Do I need to draw blood to check six endocrine hormones

The six tests for endocrine hormones must be completed through intravenous blood sampling. This examination mainly evaluates six indicators: follicle stimulating hormone, luteinizing hormone, prolactin, estradiol, progesterone, and testosterone. The blood collection time needs to be adjusted according to the menstrual cycle.

1. Examination items:

The six hormones include follicle stimulating hormone and luteinizing hormone secreted by the pituitary gland, estradiol and progesterone secreted by the ovaries, as well as prolactin and testosterone present in transgender individuals. Each indicator requires blood testing to obtain accurate values, and urine or saliva testing cannot meet clinical accuracy requirements.

2. Blood collection requirements:

3-5ml of venous blood should be collected on an empty stomach, and some hospitals require 30 minutes of sitting before blood collection. Prolactin testing is easily affected by stress, and blood collection should be avoided immediately after intense exercise. Luteinizing hormone has a pulsatile secretion characteristic, and if necessary, blood collection should be repeated every 15 minutes.

3. Cycle selection:

Blood collection on the 2nd to 4th day of the menstrual cycle can evaluate basal hormone levels, and ovulation monitoring should be accompanied by ultrasound examination. Progesterone testing should be performed during the luteal phase, and patients with amenorrhea can check at any time. There are significant differences in reference values between different physiological stages, and it is necessary for doctors to make clinical judgments.

4. Interference factors:

Oral contraceptives need to be tested after 3 months of discontinuation, and the impact of emergency contraceptives lasts for 1 month. Avoid vigorous exercise, staying up late, and high-fat diet one week before blood collection. Thyroid drugs and psychotropic drugs may interfere with prolactin results, and it is necessary to inform the doctor of medication history in advance.

5. Report interpretation:

Abnormal single indicators should be analyzed in conjunction with clinical manifestations, such as elevated follicle stimulating hormone accompanied by amenorrhea, which may indicate premature ovarian failure. Polycystic ovary syndrome often presents with synchronous elevation of luteinizing hormone and testosterone, and hyperprolactinemia should rule out the possibility of pituitary microadenoma.
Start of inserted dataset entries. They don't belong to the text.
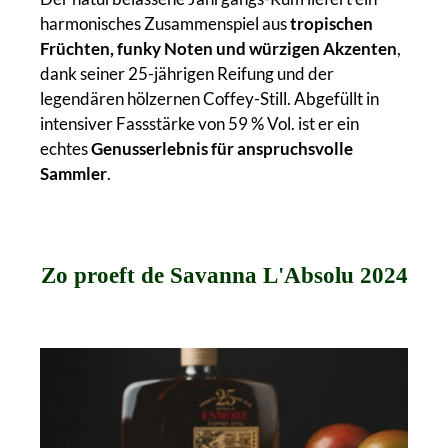
harmonisches Zusammenspiel aus
tropischen
Früchten, funky Noten und würzigen Akzenten
,
dank seiner 25-jährigen Reifung und der
legendären hölzernen Coffey-Still. Abgefüllt in
intensiver Fassstärke von 59 % Vol. ist er ein
echtes
Genusserlebnis für anspruchsvolle
Sammler
.
Zo proeft de Savanna L'Absolu 2024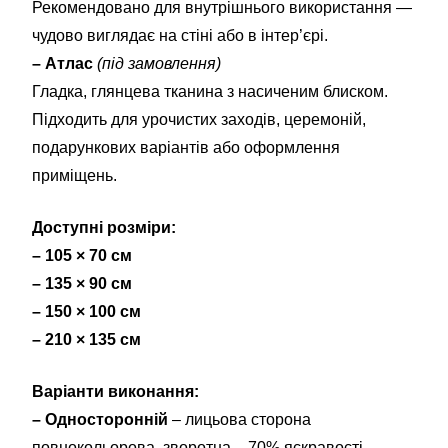
Рекомендовано для внутрішнього використання —
чудово виглядає на стіні або в інтер’єрі.
– Атлас
(під замовлення)
Гладка, глянцева тканина з насиченим блиском.
Підходить для урочистих заходів, церемоній,
подарункових варіантів або оформлення
приміщень.
Доступні розміри:
– 105 × 70 см
– 135 × 90 см
– 150 × 100 см
– 210 × 135 см
Варіанти виконання:
– Односторонній
– лицьова сторона
повнокольорова, зворотна – 70% яскравості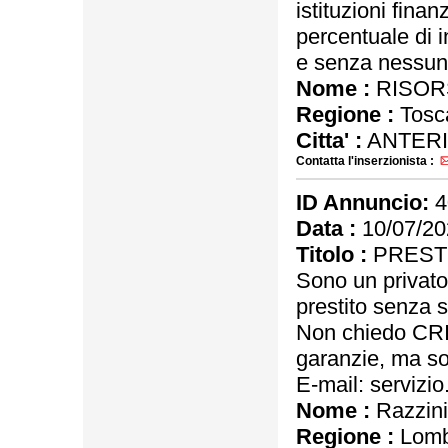
istituzioni finan
percentuale di i
e senza nessun 
Nome :
RISORS
Regione :
Tosc
Citta' :
ANTERI
Contatta l'inserzionista :
ID Annuncio:
4
Data :
10/07/20
Titolo :
PRESTI
Sono un privato 
prestito senza sp
Non chiedo CRIF,
garanzie, ma sol
E-mail: servizi
Nome :
Razzini
Regione :
Lomb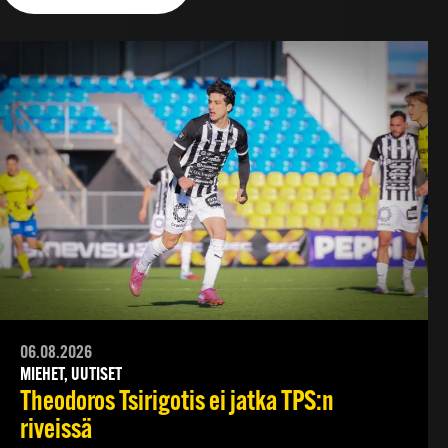
06.08.2026
MIEHET, UUTISET
Theodoros Tsirigotis ei jatka TPS:n
riveissä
Maintain a regular daily routine for 3 days before the examination, avoid sexual activity and breast stimulation. On the day of blood collection, wear loose clothing for easy operation and carry past examination reports for comparison and reference. Pregnant women are advised to have their thyroid function tested simultaneously, and obese patients should also have their insulin resistance related indicators tested. After receiving the report, an appointment should be made with a specialist for interpretation. Abnormal hormone levels often require 2-3 follow-up examinations for confirmation, and fluctuations in some indicators need to be comprehensively evaluated in conjunction with imaging examinations such as ultrasound. Daily attention should be paid to recording changes in the menstrual cycle. If there is sudden amenorrhea or abnormal bleeding, medical attention should be sought in a timely manner.